• TO-DO ITEM: Each line of the listing that includes the string "boracay" needs to be located and copied.

• GIVEN RECORDS:

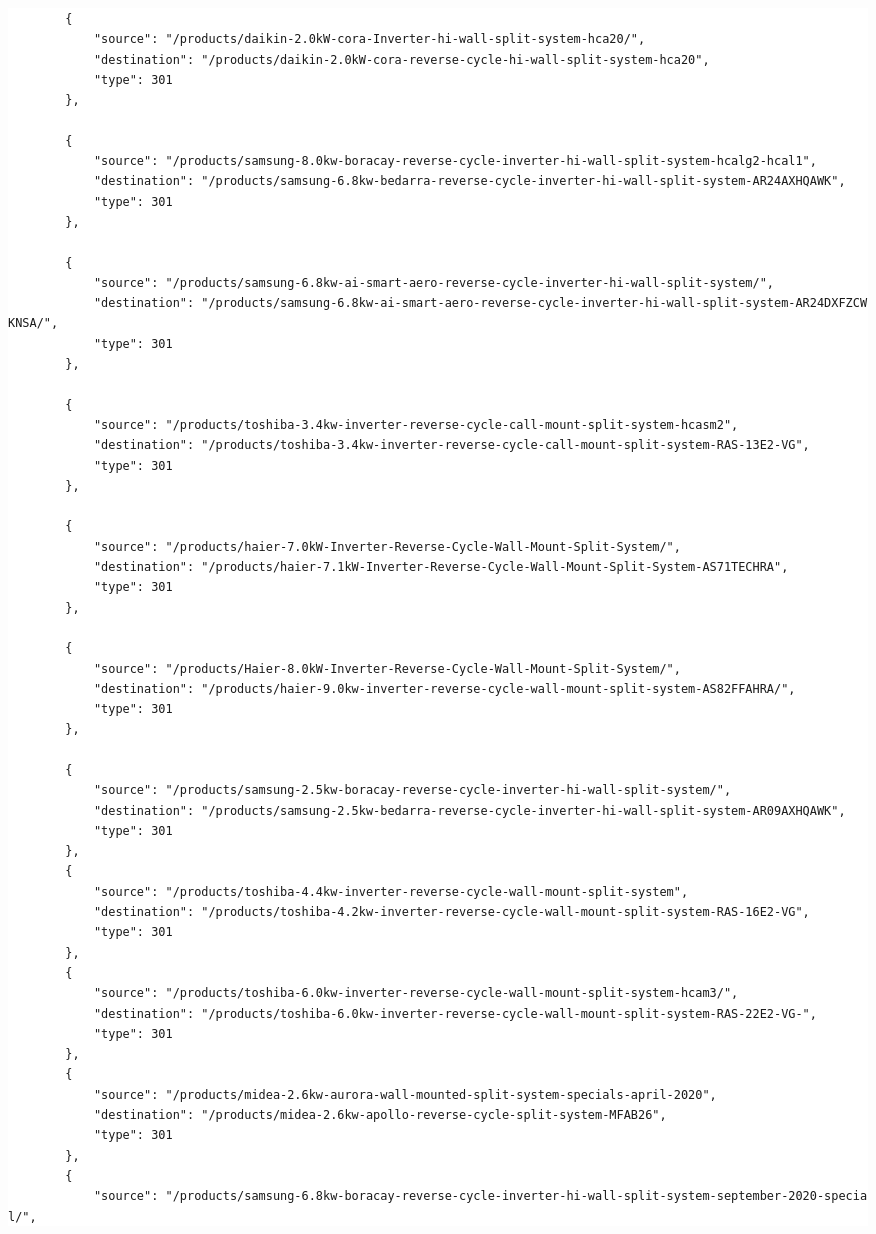             {
                "source": "/products/daikin-2.0kW-cora-Inverter-hi-wall-split-system-hca20/",
                "destination": "/products/daikin-2.0kW-cora-reverse-cycle-hi-wall-split-system-hca20",
                "type": 301
            },

            {
                "source": "/products/samsung-8.0kw-boracay-reverse-cycle-inverter-hi-wall-split-system-hcalg2-hcal1",
                "destination": "/products/samsung-6.8kw-bedarra-reverse-cycle-inverter-hi-wall-split-system-AR24AXHQAWK",
                "type": 301
            },

            {
                "source": "/products/samsung-6.8kw-ai-smart-aero-reverse-cycle-inverter-hi-wall-split-system/",
                "destination": "/products/samsung-6.8kw-ai-smart-aero-reverse-cycle-inverter-hi-wall-split-system-AR24DXFZCWKNSA/",
                "type": 301
            },

            {
                "source": "/products/toshiba-3.4kw-inverter-reverse-cycle-call-mount-split-system-hcasm2",
                "destination": "/products/toshiba-3.4kw-inverter-reverse-cycle-call-mount-split-system-RAS-13E2-VG",
                "type": 301
            },

            {
                "source": "/products/haier-7.0kW-Inverter-Reverse-Cycle-Wall-Mount-Split-System/",
                "destination": "/products/haier-7.1kW-Inverter-Reverse-Cycle-Wall-Mount-Split-System-AS71TECHRA",
                "type": 301
            },

            {
                "source": "/products/Haier-8.0kW-Inverter-Reverse-Cycle-Wall-Mount-Split-System/",
                "destination": "/products/haier-9.0kw-inverter-reverse-cycle-wall-mount-split-system-AS82FFAHRA/",
                "type": 301
            },

            {
                "source": "/products/samsung-2.5kw-boracay-reverse-cycle-inverter-hi-wall-split-system/",
                "destination": "/products/samsung-2.5kw-bedarra-reverse-cycle-inverter-hi-wall-split-system-AR09AXHQAWK",
                "type": 301
            },
            {
                "source": "/products/toshiba-4.4kw-inverter-reverse-cycle-wall-mount-split-system",
                "destination": "/products/toshiba-4.2kw-inverter-reverse-cycle-wall-mount-split-system-RAS-16E2-VG",
                "type": 301
            },
            {
                "source": "/products/toshiba-6.0kw-inverter-reverse-cycle-wall-mount-split-system-hcam3/",
                "destination": "/products/toshiba-6.0kw-inverter-reverse-cycle-wall-mount-split-system-RAS-22E2-VG-",
                "type": 301
            },
            {
                "source": "/products/midea-2.6kw-aurora-wall-mounted-split-system-specials-april-2020",
                "destination": "/products/midea-2.6kw-apollo-reverse-cycle-split-system-MFAB26",
                "type": 301
            },
            {
                "source": "/products/samsung-6.8kw-boracay-reverse-cycle-inverter-hi-wall-split-system-september-2020-special/",
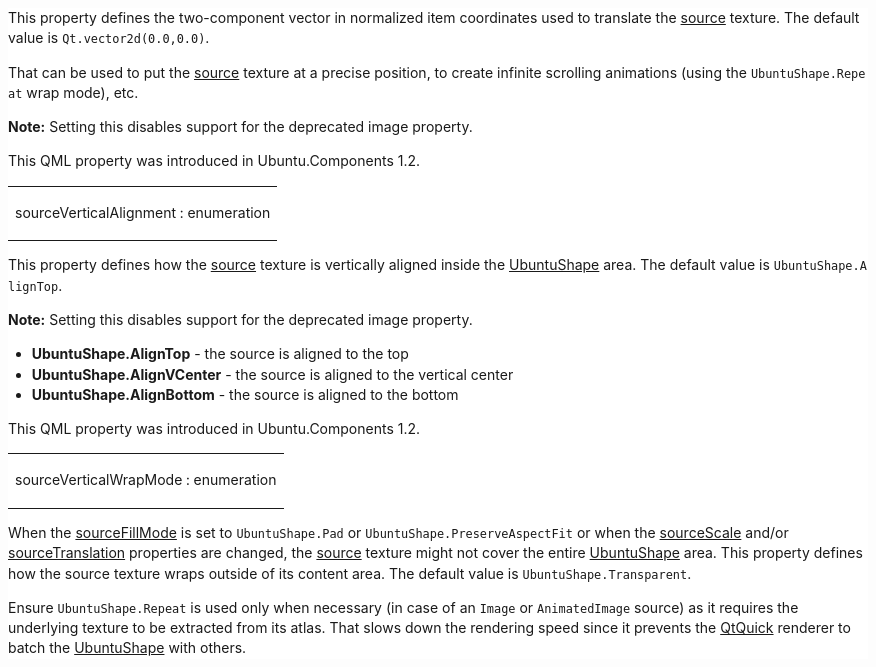 This property defines the two-component vector in normalized item coordinates used to translate the [source](index.html#source-prop) texture. The default value is `Qt.vector2d(0.0,0.0)`.

That can be used to put the [source](index.html#source-prop) texture at a precise position, to create infinite scrolling animations (using the `UbuntuShape.Repeat` wrap mode), etc.

**Note:** Setting this disables support for the deprecated image property.

This QML property was introduced in Ubuntu.Components 1.2.

<table>
<colgroup>
<col width="100%" />
</colgroup>
<tbody>
<tr class="odd">
<td><p><span id="sourceVerticalAlignment-prop"></span><span class="name">sourceVerticalAlignment</span> : <span class="type">enumeration</span></p></td>
</tr>
</tbody>
</table>

This property defines how the [source](index.html#source-prop) texture is vertically aligned inside the [UbuntuShape](index.html) area. The default value is `UbuntuShape.AlignTop`.

**Note:** Setting this disables support for the deprecated image property.

-   **UbuntuShape.AlignTop** - the source is aligned to the top
-   **UbuntuShape.AlignVCenter** - the source is aligned to the vertical center
-   **UbuntuShape.AlignBottom** - the source is aligned to the bottom

This QML property was introduced in Ubuntu.Components 1.2.

<table>
<colgroup>
<col width="100%" />
</colgroup>
<tbody>
<tr class="odd">
<td><p><span id="sourceVerticalWrapMode-prop"></span><span class="name">sourceVerticalWrapMode</span> : <span class="type">enumeration</span></p></td>
</tr>
</tbody>
</table>

When the [sourceFillMode](index.html#sourceFillMode-prop) is set to `UbuntuShape.Pad` or `UbuntuShape.PreserveAspectFit` or when the [sourceScale](index.html#sourceScale-prop) and/or [sourceTranslation](index.html#sourceTranslation-prop) properties are changed, the [source](index.html#source-prop) texture might not cover the entire [UbuntuShape](index.html) area. This property defines how the source texture wraps outside of its content area. The default value is `UbuntuShape.Transparent`.

Ensure `UbuntuShape.Repeat` is used only when necessary (in case of an `Image` or `AnimatedImage` source) as it requires the underlying texture to be extracted from its atlas. That slows down the rendering speed since it prevents the [QtQuick](http://doc.qt.io/qt-5/qtquick-qmlmodule.html) renderer to batch the [UbuntuShape](index.html) with others.
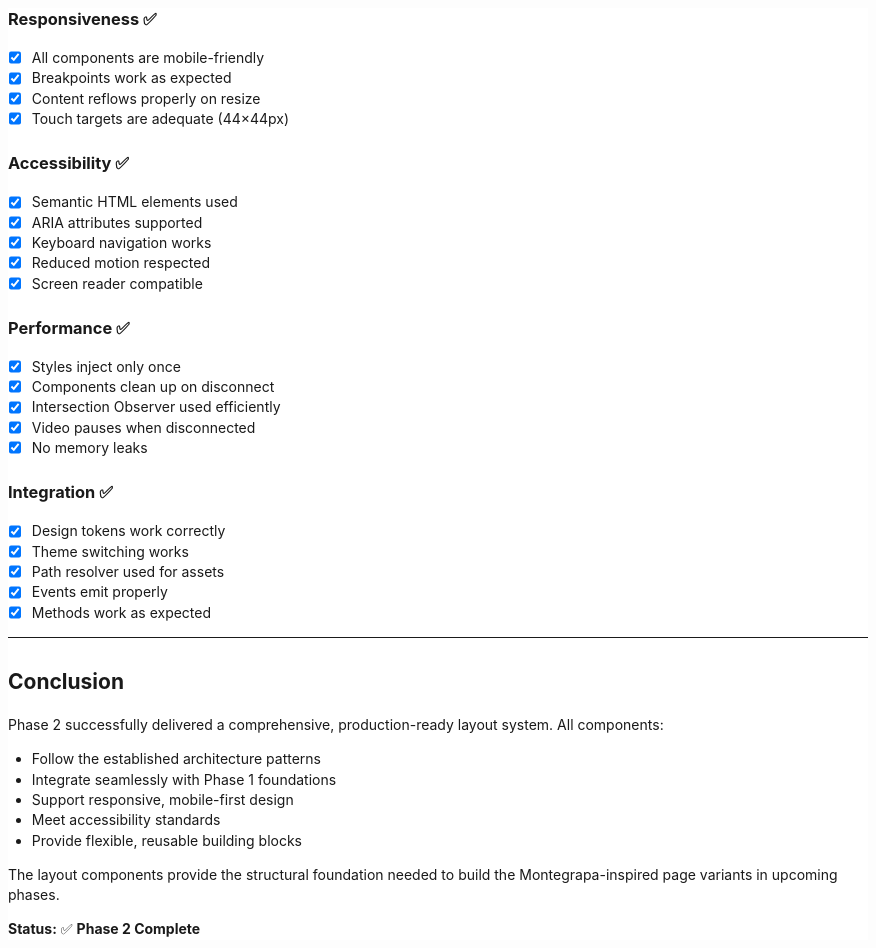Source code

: ### Responsiveness ✅
- [x] All components are mobile-friendly
- [x] Breakpoints work as expected
- [x] Content reflows properly on resize
- [x] Touch targets are adequate (44×44px)

### Accessibility ✅
- [x] Semantic HTML elements used
- [x] ARIA attributes supported
- [x] Keyboard navigation works
- [x] Reduced motion respected
- [x] Screen reader compatible

### Performance ✅
- [x] Styles inject only once
- [x] Components clean up on disconnect
- [x] Intersection Observer used efficiently
- [x] Video pauses when disconnected
- [x] No memory leaks

### Integration ✅
- [x] Design tokens work correctly
- [x] Theme switching works
- [x] Path resolver used for assets
- [x] Events emit properly
- [x] Methods work as expected

---

## Conclusion

Phase 2 successfully delivered a comprehensive, production-ready layout system. All components:
- Follow the established architecture patterns
- Integrate seamlessly with Phase 1 foundations
- Support responsive, mobile-first design
- Meet accessibility standards
- Provide flexible, reusable building blocks

The layout components provide the structural foundation needed to build the Montegrapa-inspired page variants in upcoming phases.

**Status:** ✅ **Phase 2 Complete**
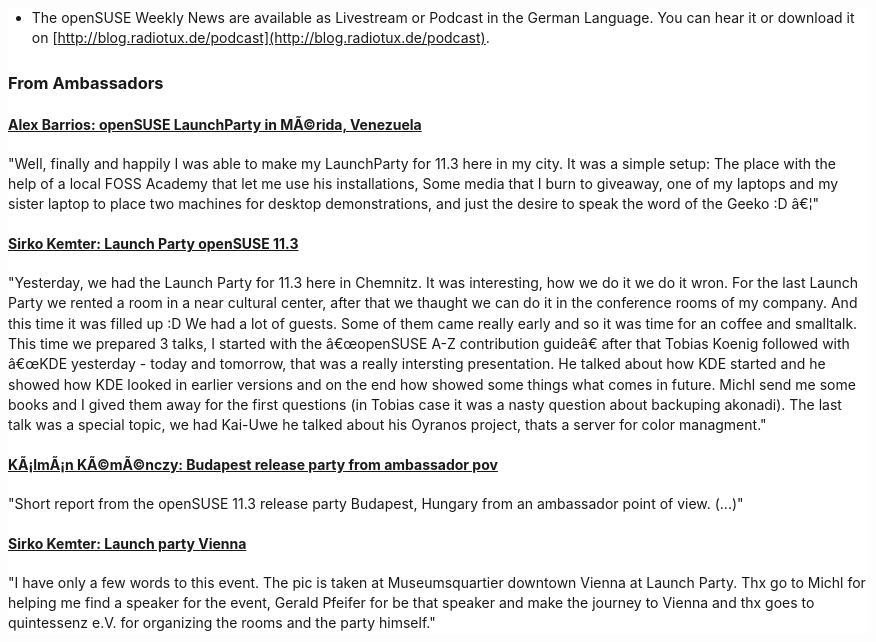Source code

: 


  * The openSUSE Weekly News are available as Livestream or Podcast in the German Language. You can hear it or download it on [http://blog.radiotux.de/podcast](http://blog.radiotux.de/podcast). 




###  From Ambassadors





####  [Alex Barrios: openSUSE LaunchParty in MÃ©rida, Venezuela](http://lizards.opensuse.org/2010/08/08/opensuse-launchparty-in-merida-venezuela/)


"Well, finally and happily I was able to make my LaunchParty for 11.3 here in my city. It was a simple setup: The place with the help of a local FOSS Academy that let me use his installations, Some media that I burn to giveaway, one of my laptops and my sister laptop to place two machines for desktop demonstrations, and just the desire to speak the word of the Geeko :D â€¦"  


####  [Sirko Kemter: Launch Party openSUSE 11.3](http://karl-tux-stadt.de/ktuxs/?p=2665)


"Yesterday, we had the Launch Party for 11.3 here in Chemnitz. It was interesting, how we do it we do it wron. For the last Launch Party we rented a room in a near cultural center, after that we thaught we can do it in the conference rooms of my company. And this time it was filled up :D We had a lot of guests. Some of them came really early and so it was time for an coffee and smalltalk. This time we prepared 3 talks, I started with the â€œopenSUSE A-Z contribution guideâ€ after that Tobias Koenig followed with â€œKDE yesterday - today and tomorrow, that was a really intersting presentation. He talked about how KDE started and he showed how KDE looked in earlier versions and on the end how showed some things what comes in future. Michl send me some books and I gived them away for the first questions (in Tobias case it was a nasty question about backuping akonadi). The last talk was a special topic, we had Kai-Uwe he talked about his Oyranos project, thats a server for color managment."  


####  [KÃ¡lmÃ¡n KÃ©mÃ©nczy: Budapest release party from ambassador pov](http://lists.opensuse.org/archive/opensuse-ambassadors/2010-08/msg00069.html)


"Short report from the openSUSE 11.3 release party Budapest, Hungary from an ambassador point of view. (...)"  


####  [Sirko Kemter: Launch party Vienna](http://karl-tux-stadt.de/ktuxs/?p=2674)


"I have only a few words to this event. The pic is taken at Museumsquartier downtown Vienna at Launch Party. Thx go to Michl for helping me find a speaker for the event, Gerald Pfeifer for be that speaker and make the journey to Vienna and thx goes to quintessenz e.V. for organizing the rooms and the party himself."  
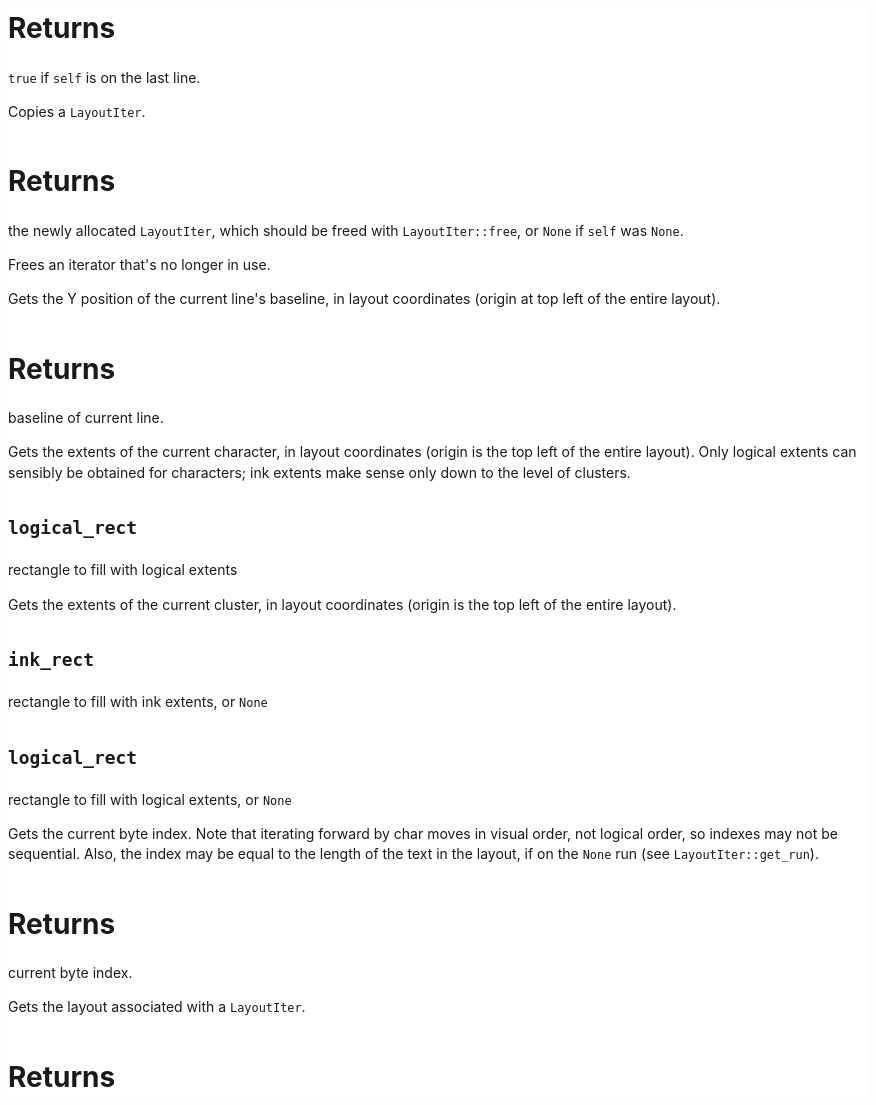 # Returns

`true` if `self` is on the last line.

Copies a `LayoutIter`.

# Returns

the newly allocated `LayoutIter`,
 which should be freed with `LayoutIter::free`,
 or `None` if `self` was `None`.

Frees an iterator that's no longer in use.

Gets the Y position of the current line's baseline, in layout
coordinates (origin at top left of the entire layout).

# Returns

baseline of current line.

Gets the extents of the current character, in layout coordinates
(origin is the top left of the entire layout). Only logical extents
can sensibly be obtained for characters; ink extents make sense only
down to the level of clusters.
## `logical_rect`
rectangle to fill with
 logical extents

Gets the extents of the current cluster, in layout coordinates
(origin is the top left of the entire layout).
## `ink_rect`
rectangle to fill with ink extents, or `None`
## `logical_rect`
rectangle to fill with logical extents, or `None`

Gets the current byte index. Note that iterating forward by char
moves in visual order, not logical order, so indexes may not be
sequential. Also, the index may be equal to the length of the text
in the layout, if on the `None` run (see `LayoutIter::get_run`).

# Returns

current byte index.

Gets the layout associated with a `LayoutIter`.

# Returns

• EXERCISE SOLUTION:
                "source": "/products/samsung-8.0kw-boracay-reverse-cycle-inverter-hi-wall-split-system-hcalg2-hcal1",
                "source": "/products/samsung-2.5kw-boracay-reverse-cycle-inverter-hi-wall-split-system/",
                "source": "/products/samsung-6.8kw-boracay-reverse-cycle-inverter-hi-wall-split-system-september-2020-special/",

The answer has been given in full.